Exercise instructions:
Only one stretch of the data below should be repeated: the lines from the line containing "M58,1489l74,10 -10,72 -43,-6 3,-19 -24,-3z" through the line containing "M529,1913l24,3 -2,14 -24,-3z", inclusive, exactly as they are.

Records from a data source:

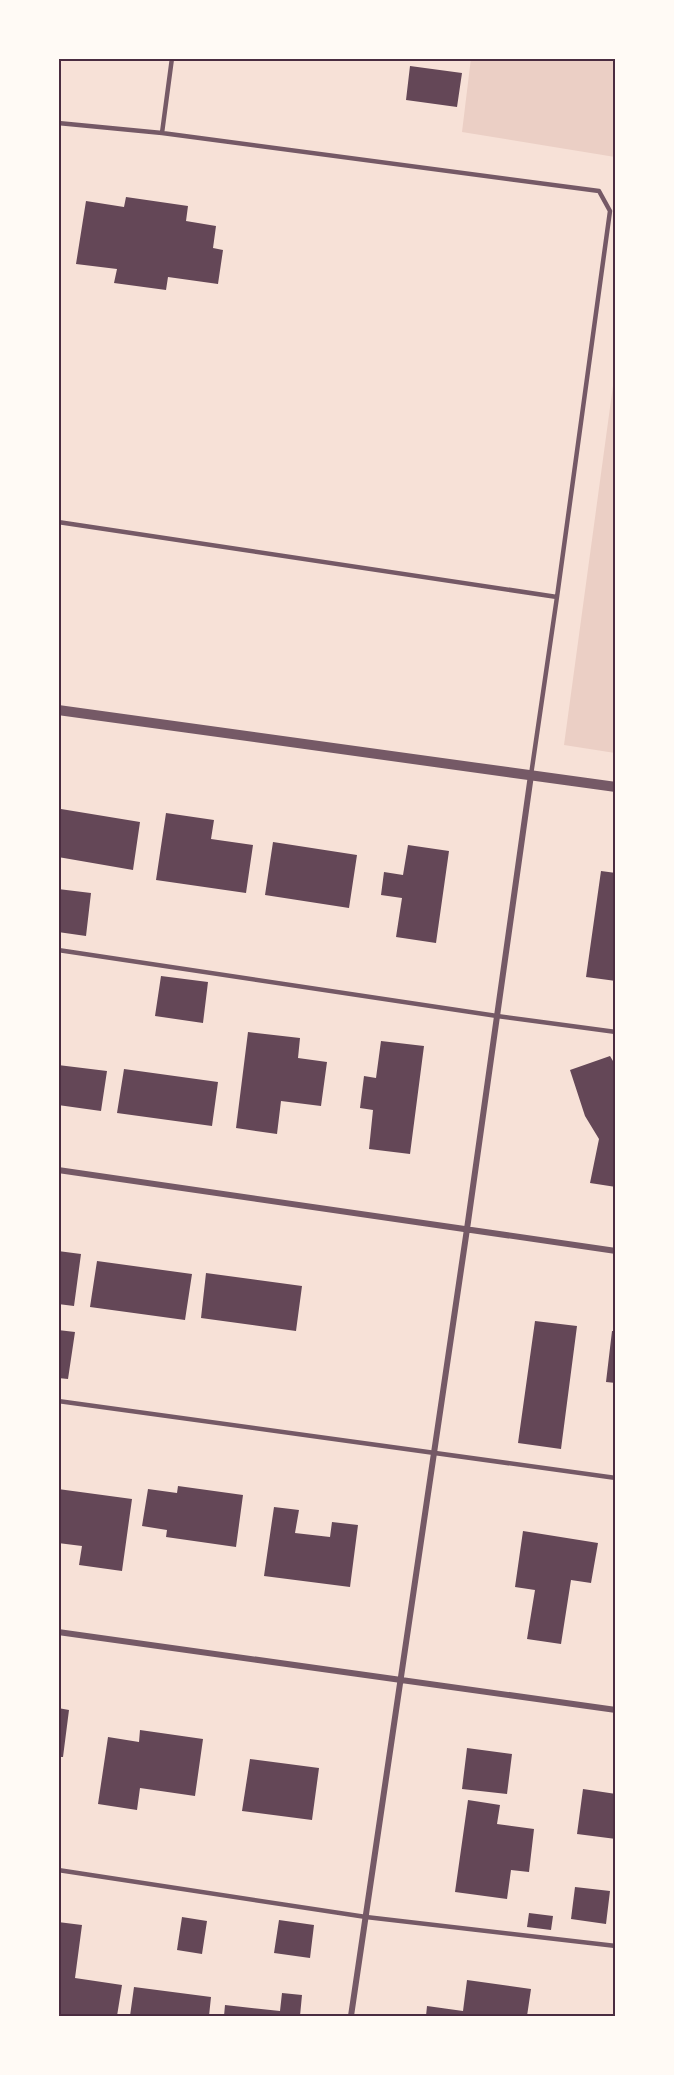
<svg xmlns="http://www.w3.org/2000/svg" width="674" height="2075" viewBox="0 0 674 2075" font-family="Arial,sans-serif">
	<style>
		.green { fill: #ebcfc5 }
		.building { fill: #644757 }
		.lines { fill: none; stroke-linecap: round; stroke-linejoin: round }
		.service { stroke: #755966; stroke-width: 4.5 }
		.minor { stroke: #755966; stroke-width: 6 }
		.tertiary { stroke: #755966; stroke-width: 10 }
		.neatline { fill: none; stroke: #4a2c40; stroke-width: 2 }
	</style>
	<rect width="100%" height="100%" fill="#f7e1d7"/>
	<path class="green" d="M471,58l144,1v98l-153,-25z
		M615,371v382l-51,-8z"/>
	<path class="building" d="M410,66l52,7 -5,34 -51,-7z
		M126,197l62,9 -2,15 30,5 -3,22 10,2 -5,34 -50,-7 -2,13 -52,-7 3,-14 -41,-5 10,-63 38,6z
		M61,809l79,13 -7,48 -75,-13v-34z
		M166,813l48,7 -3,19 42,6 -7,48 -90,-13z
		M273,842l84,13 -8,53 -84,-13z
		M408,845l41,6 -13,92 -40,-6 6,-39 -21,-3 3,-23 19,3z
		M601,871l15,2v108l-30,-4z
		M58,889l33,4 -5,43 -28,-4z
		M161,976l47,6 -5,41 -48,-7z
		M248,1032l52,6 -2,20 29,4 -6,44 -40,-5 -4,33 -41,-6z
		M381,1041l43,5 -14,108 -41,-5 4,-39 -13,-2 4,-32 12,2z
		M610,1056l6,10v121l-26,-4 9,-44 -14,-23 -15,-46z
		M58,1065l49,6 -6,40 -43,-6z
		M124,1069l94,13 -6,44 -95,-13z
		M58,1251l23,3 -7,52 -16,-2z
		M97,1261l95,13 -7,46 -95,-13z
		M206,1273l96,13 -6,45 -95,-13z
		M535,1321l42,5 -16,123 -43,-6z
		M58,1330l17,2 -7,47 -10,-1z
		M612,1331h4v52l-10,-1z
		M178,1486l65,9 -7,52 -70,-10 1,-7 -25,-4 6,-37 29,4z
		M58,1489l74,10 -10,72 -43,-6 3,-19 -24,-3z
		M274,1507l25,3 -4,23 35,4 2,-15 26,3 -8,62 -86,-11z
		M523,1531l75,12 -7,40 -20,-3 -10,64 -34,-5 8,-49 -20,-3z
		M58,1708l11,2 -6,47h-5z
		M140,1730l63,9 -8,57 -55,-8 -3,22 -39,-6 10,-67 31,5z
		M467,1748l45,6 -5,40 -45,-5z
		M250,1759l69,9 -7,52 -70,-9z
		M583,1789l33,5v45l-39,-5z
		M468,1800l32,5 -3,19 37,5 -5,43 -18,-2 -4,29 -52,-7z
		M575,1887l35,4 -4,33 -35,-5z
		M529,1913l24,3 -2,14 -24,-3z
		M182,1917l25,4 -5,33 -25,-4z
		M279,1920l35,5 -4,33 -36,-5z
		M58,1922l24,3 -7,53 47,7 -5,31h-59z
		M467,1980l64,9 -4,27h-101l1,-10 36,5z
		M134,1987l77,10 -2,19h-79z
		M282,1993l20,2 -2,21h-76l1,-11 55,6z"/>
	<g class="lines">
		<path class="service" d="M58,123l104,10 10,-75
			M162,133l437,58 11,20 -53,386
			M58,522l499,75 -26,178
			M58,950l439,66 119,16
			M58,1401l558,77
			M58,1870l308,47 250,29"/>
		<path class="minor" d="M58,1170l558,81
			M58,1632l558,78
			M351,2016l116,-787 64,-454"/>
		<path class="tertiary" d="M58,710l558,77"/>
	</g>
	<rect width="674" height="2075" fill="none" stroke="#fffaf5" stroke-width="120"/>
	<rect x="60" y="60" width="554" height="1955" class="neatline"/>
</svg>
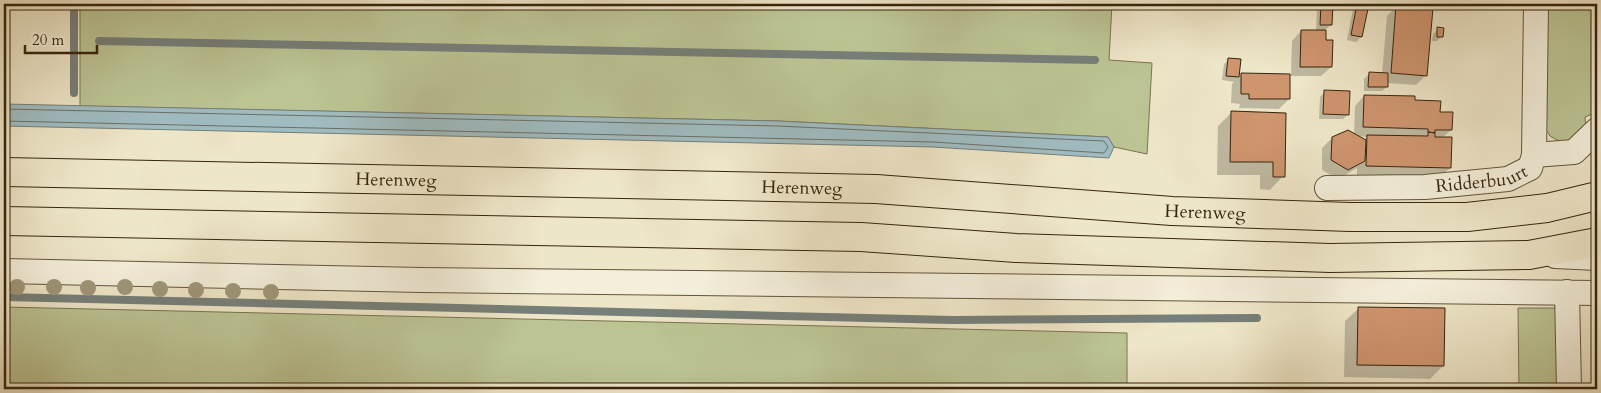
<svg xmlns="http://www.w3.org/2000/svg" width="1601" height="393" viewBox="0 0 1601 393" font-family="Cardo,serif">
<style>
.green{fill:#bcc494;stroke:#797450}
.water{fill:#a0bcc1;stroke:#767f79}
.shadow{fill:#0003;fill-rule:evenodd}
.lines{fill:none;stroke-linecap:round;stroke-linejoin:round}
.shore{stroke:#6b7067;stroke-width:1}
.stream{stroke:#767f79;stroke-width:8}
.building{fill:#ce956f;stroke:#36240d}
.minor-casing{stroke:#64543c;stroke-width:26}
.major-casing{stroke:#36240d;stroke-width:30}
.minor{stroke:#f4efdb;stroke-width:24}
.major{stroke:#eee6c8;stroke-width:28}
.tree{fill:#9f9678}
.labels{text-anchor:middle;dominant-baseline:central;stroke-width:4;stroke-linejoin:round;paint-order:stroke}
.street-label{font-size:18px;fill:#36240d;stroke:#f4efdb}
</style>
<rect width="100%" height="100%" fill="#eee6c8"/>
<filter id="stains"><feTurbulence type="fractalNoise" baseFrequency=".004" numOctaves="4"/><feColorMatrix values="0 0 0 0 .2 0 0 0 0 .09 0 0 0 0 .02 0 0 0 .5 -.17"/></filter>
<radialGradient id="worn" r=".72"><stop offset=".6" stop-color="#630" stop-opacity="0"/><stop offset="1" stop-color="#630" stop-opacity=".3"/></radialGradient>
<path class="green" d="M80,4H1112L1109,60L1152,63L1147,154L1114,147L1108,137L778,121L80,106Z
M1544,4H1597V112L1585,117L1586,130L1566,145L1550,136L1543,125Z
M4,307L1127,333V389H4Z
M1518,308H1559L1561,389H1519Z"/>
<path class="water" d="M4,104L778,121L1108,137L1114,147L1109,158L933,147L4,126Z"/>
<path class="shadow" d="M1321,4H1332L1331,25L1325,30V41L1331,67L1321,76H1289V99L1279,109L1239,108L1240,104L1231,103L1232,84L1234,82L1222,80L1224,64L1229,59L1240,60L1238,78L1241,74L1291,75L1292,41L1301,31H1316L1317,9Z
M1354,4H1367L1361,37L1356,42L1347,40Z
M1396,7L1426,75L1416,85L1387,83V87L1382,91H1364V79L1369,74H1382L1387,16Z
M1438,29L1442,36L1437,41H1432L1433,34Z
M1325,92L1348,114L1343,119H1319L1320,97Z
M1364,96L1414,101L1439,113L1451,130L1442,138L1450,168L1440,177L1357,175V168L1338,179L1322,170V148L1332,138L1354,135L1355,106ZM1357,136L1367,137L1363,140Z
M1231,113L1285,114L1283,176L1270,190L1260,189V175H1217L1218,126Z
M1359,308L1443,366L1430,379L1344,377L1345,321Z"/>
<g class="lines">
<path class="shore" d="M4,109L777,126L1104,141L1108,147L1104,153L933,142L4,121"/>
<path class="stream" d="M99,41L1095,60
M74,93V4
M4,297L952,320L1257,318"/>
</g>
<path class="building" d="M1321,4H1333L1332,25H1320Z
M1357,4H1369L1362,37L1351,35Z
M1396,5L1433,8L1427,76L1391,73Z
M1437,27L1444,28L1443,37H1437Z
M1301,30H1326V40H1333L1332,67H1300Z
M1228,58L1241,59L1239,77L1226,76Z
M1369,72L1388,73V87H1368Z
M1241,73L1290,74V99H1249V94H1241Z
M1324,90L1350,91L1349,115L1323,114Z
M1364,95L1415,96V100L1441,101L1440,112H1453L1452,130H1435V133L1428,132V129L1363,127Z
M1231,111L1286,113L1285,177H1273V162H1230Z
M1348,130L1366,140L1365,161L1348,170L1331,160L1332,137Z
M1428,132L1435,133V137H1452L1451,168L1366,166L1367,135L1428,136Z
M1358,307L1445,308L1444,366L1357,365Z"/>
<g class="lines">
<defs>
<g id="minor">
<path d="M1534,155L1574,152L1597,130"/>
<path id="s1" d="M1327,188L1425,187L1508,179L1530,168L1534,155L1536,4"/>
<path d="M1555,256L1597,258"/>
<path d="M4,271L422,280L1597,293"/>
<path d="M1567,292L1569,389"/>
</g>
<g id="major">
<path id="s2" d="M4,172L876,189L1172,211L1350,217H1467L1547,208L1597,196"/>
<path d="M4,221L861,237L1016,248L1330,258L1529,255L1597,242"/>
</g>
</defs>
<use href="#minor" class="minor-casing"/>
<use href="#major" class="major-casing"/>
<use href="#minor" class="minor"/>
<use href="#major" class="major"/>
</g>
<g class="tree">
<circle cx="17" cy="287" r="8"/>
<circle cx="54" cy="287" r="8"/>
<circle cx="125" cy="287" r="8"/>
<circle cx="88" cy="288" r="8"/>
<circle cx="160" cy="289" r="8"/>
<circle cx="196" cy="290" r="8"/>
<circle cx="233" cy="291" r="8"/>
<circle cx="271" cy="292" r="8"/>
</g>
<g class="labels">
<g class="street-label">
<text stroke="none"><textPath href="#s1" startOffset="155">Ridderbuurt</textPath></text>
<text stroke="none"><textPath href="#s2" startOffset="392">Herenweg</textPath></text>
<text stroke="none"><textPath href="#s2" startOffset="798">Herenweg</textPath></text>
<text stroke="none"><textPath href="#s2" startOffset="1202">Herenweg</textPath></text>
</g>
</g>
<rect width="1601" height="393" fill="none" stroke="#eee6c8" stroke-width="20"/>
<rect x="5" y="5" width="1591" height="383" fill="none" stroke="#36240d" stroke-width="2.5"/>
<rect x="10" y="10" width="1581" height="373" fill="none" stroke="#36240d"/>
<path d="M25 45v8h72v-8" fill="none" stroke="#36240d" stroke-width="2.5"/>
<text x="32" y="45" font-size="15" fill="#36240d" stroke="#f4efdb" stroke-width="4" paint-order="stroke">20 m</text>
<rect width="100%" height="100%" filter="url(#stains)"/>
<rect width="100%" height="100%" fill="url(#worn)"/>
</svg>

Answer to this exercise:
		M58,1489l74,10 -10,72 -43,-6 3,-19 -24,-3z
		M274,1507l25,3 -4,23 35,4 2,-15 26,3 -8,62 -86,-11z
		M523,1531l75,12 -7,40 -20,-3 -10,64 -34,-5 8,-49 -20,-3z
		M58,1708l11,2 -6,47h-5z
		M140,1730l63,9 -8,57 -55,-8 -3,22 -39,-6 10,-67 31,5z
		M467,1748l45,6 -5,40 -45,-5z
		M250,1759l69,9 -7,52 -70,-9z
		M583,1789l33,5v45l-39,-5z
		M468,1800l32,5 -3,19 37,5 -5,43 -18,-2 -4,29 -52,-7z
		M575,1887l35,4 -4,33 -35,-5z
		M529,1913l24,3 -2,14 -24,-3z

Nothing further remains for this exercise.